The Convention on the Prohibition of the Development, Production and Stockpiling of Bacteriological (Biological) and Toxin Weapons and on their Destruction (usually referred to as just Biological Weapons Convention, abbreviation: BWC) was the first multilateral disarmament treaty banning the production and use of an entire category of weapons (with exceptions for medical and defensive purposes in small quantities). It was the result of prolonged efforts by the international community to establish a new instrument that would supplement the 1925 Geneva Protocol.
It was opened for signature on April 10, 1972 and entered into force March 26, 1975 when twenty-two governments had deposited their instruments of ratification. It currently commits the 150 states that are party to it to prohibit the development, production, and stockpiling of biological and toxin weapons. However, the absence of any formal verification regime to monitor compliance has limited the effectiveness of the Convention.

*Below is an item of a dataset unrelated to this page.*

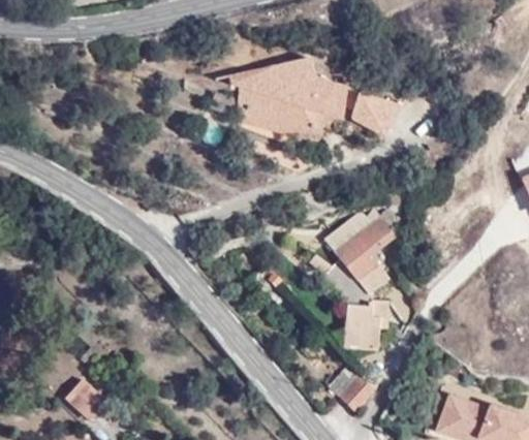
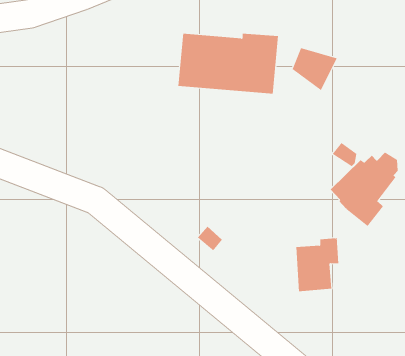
building: [321,209,396,283] -> [330,152,399,227]
building: [323,365,370,411] -> none

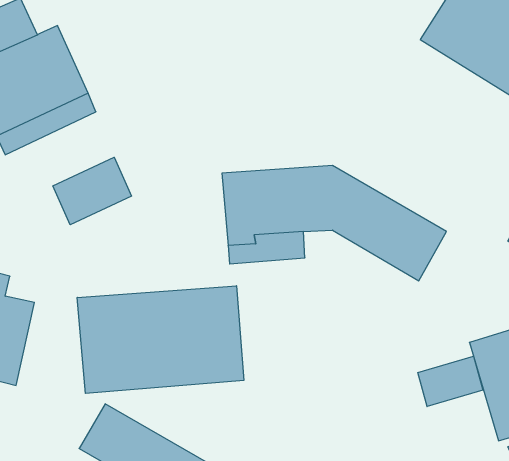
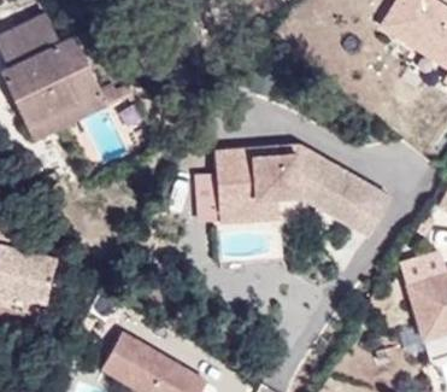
building: [53,157,132,225] -> none
building: [77,286,244,393] -> none
building: [418,356,483,407] -> none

A long process of negotiation to add these missing elements began in the 1990s. Early in 2001, however, the Bush administration, after conducting a complete review of policy on biological weapons, decided that the protocol did not suit national interests of the United States, that it would interfere with the legitimate commercial and biodefense activity. Unlike most arms control agreements, the BWC also applies to private parties.
Having been suspended in December, 2001, negotiations for a ratification protocol are resuming in November, 2003.